● **What to do**
Print every text line of the listing below word for word, leaving out the pictures.

● **Supplied data**

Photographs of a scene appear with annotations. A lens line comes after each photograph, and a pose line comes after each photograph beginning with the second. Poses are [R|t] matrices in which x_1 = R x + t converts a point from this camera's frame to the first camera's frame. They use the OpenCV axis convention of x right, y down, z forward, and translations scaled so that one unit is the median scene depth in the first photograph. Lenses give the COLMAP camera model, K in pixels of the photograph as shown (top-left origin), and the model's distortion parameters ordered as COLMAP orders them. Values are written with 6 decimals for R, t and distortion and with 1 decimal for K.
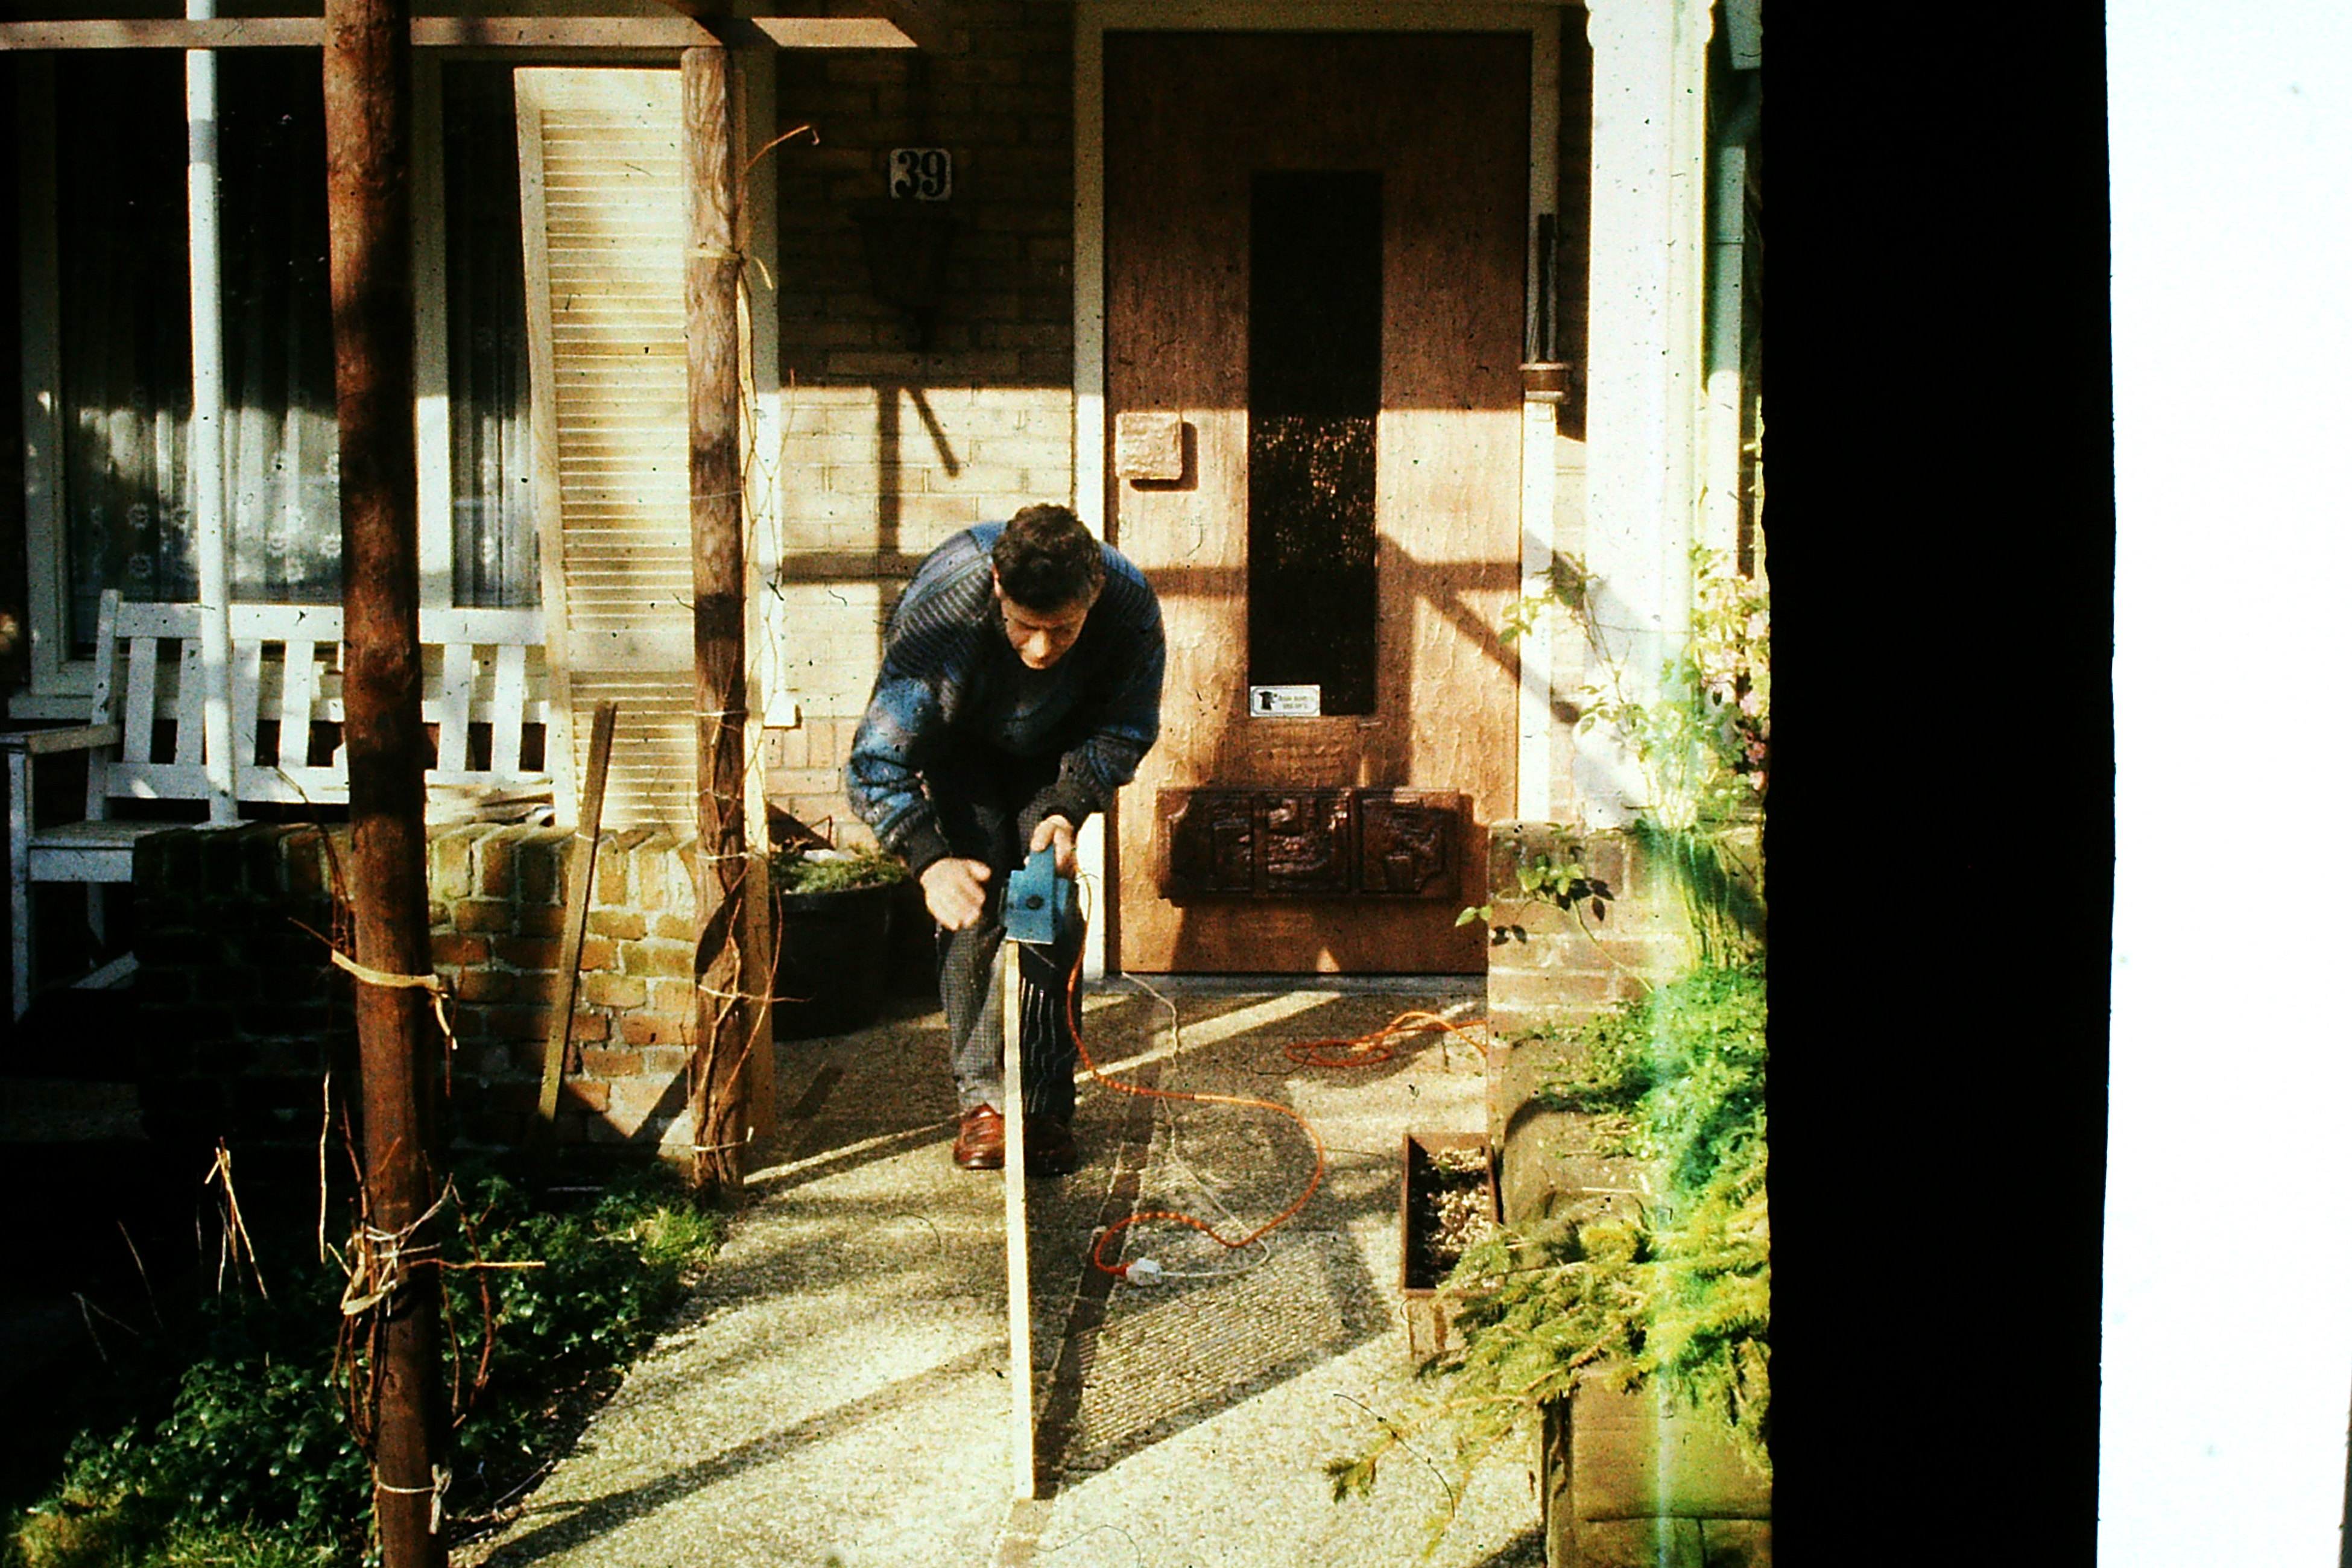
lens RADIAL K [[3528.0, 0, 1172.8], [0, 3528.0, 968.3], [0, 0, 1]] dist [-0.117427, -0.002416]
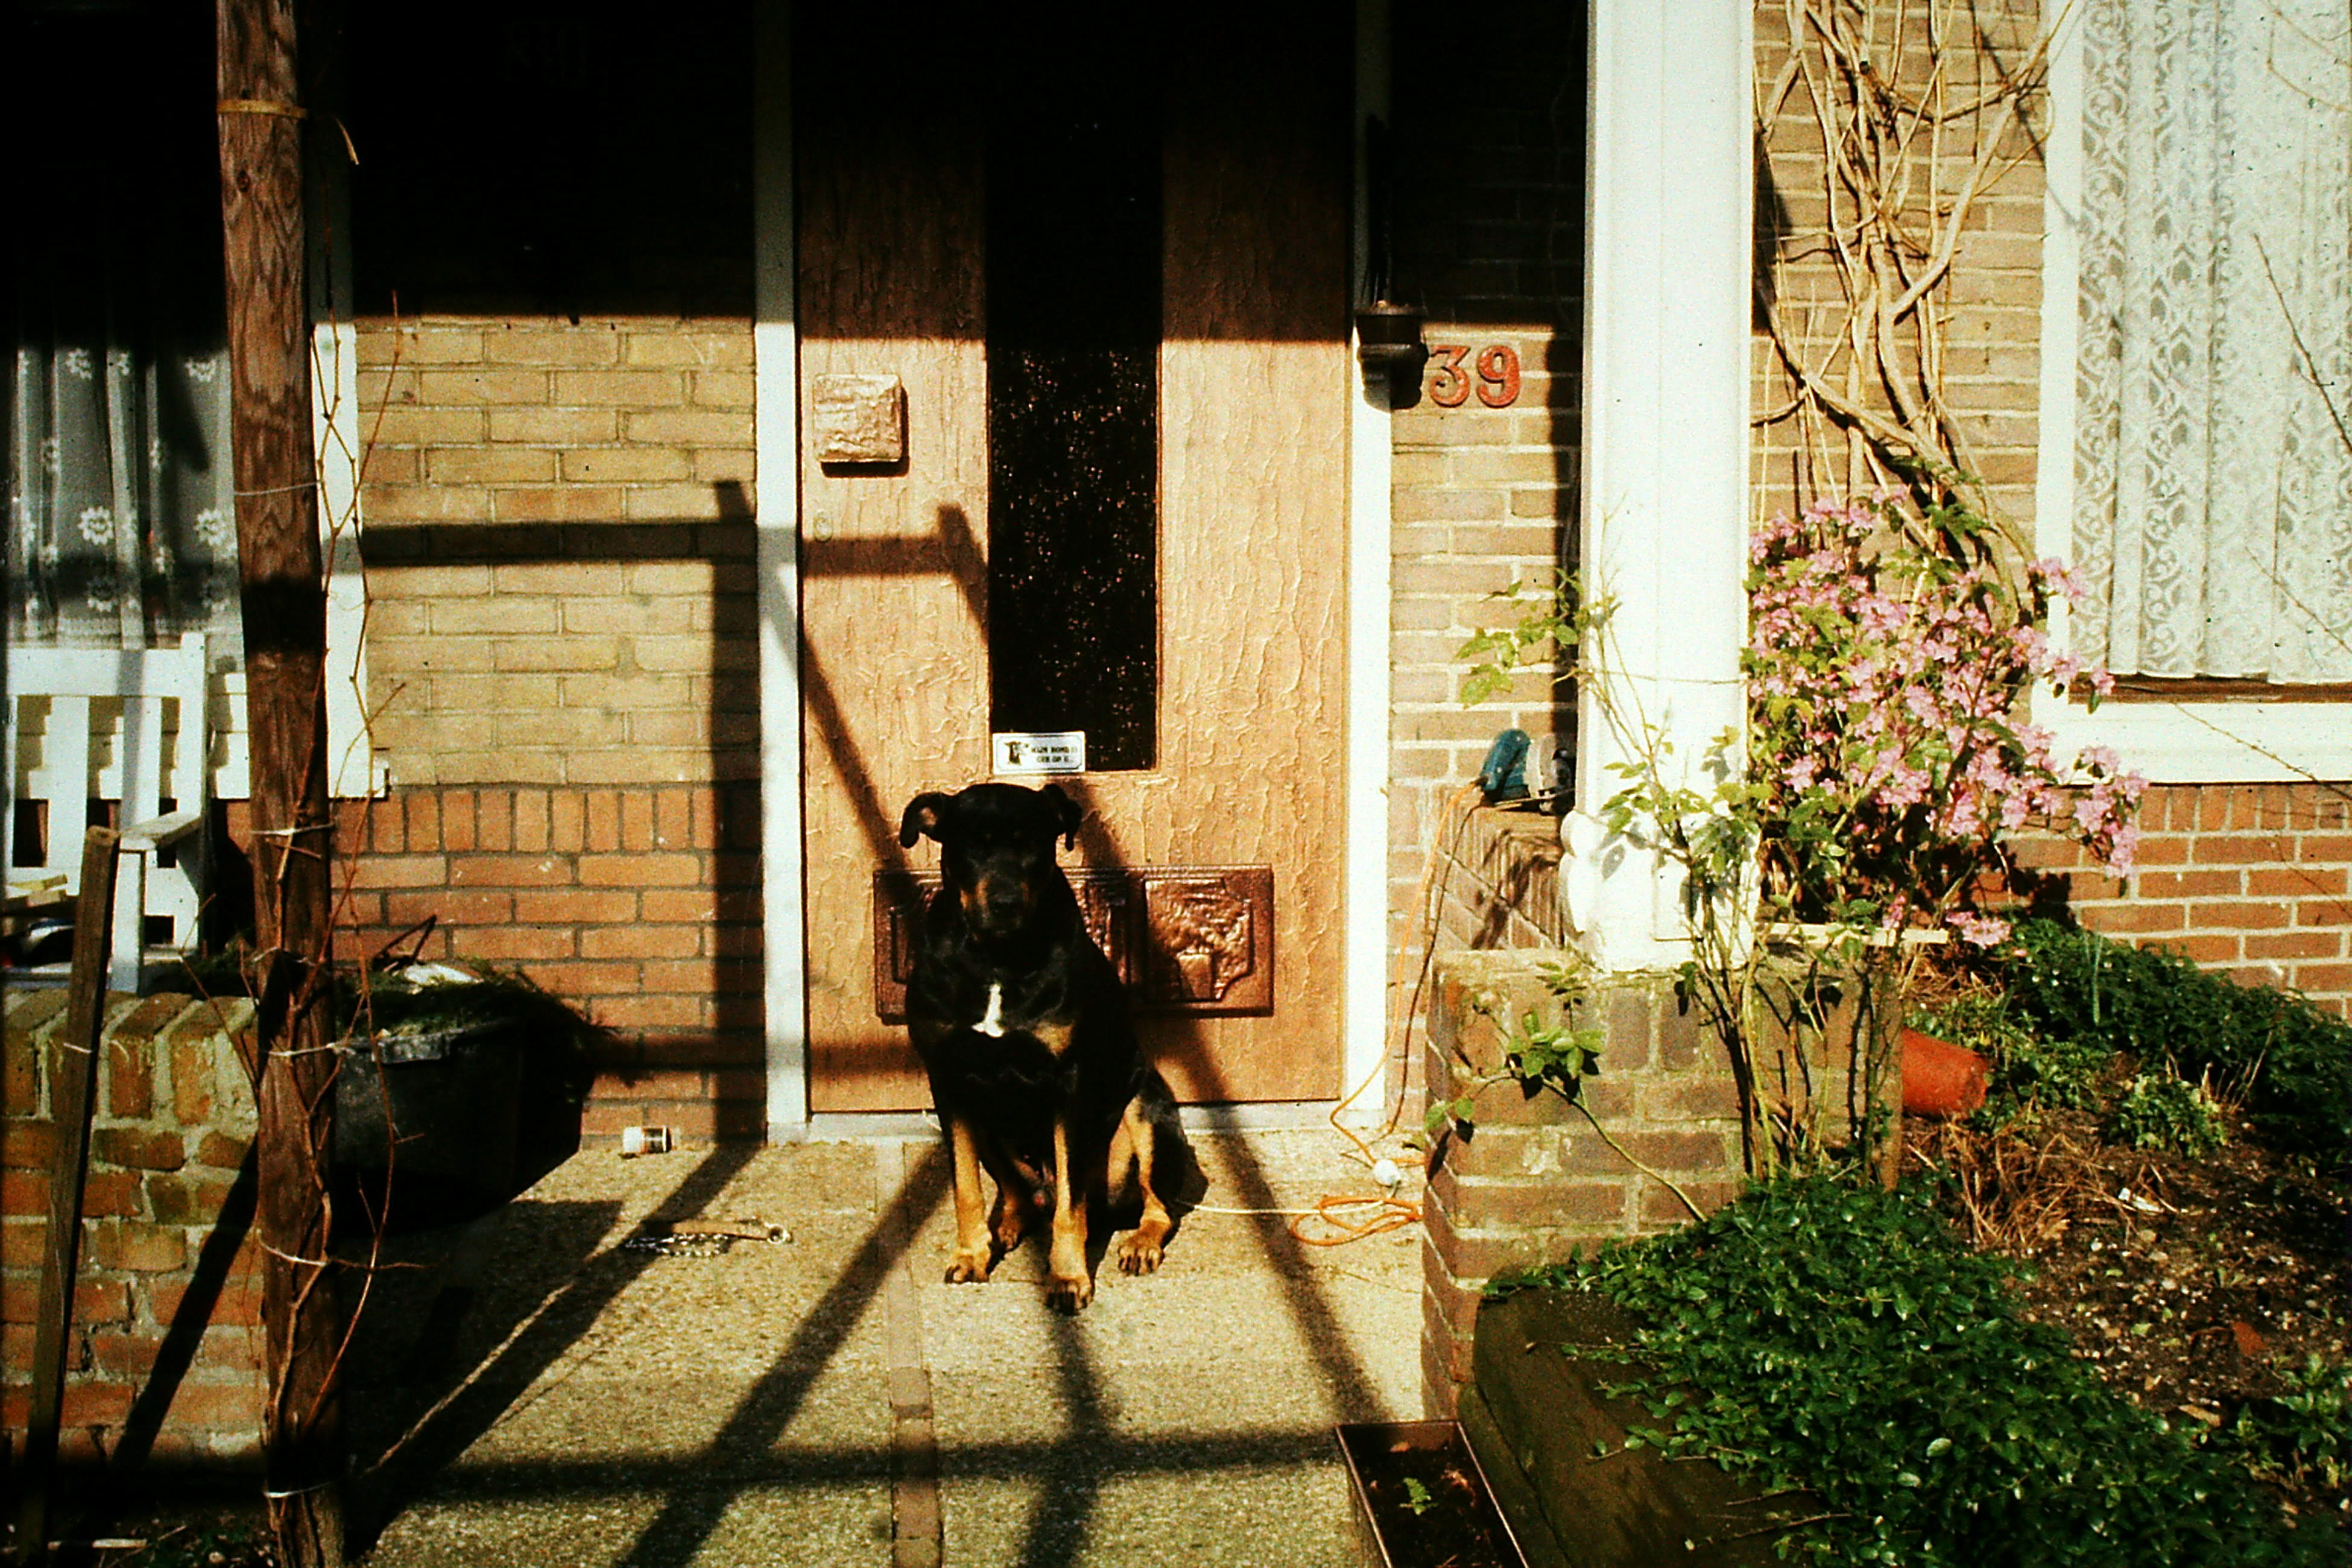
lens RADIAL K [[3528.0, 0, 1172.8], [0, 3528.0, 968.3], [0, 0, 1]] dist [-0.117427, -0.002416]
pose [[0.992446, -0.023567, 0.120397, -0.044115], [0.023098, 0.999719, 0.005290, -0.044743], [-0.120488, -0.002469, 0.992712, 0.329930]]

● **Your solution**
Photographs of a scene appear with annotations. A lens line comes after each photograph, and a pose line comes after each photograph beginning with the second. Poses are [R|t] matrices in which x_1 = R x + t converts a point from this camera's frame to the first camera's frame. They use the OpenCV axis convention of x right, y down, z forward, and translations scaled so that one unit is the median scene depth in the first photograph. Lenses give the COLMAP camera model, K in pixels of the photograph as shown (top-left origin), and the model's distortion parameters ordered as COLMAP orders them. Values are written with 6 decimals for R, t and distortion and with 1 decimal for K.
lens RADIAL K [[3528.0, 0, 1172.8], [0, 3528.0, 968.3], [0, 0, 1]] dist [-0.117427, -0.002416]
lens RADIAL K [[3528.0, 0, 1172.8], [0, 3528.0, 968.3], [0, 0, 1]] dist [-0.117427, -0.002416]
pose [[0.992446, -0.023567, 0.120397, -0.044115], [0.023098, 0.999719, 0.005290, -0.044743], [-0.120488, -0.002469, 0.992712, 0.329930]]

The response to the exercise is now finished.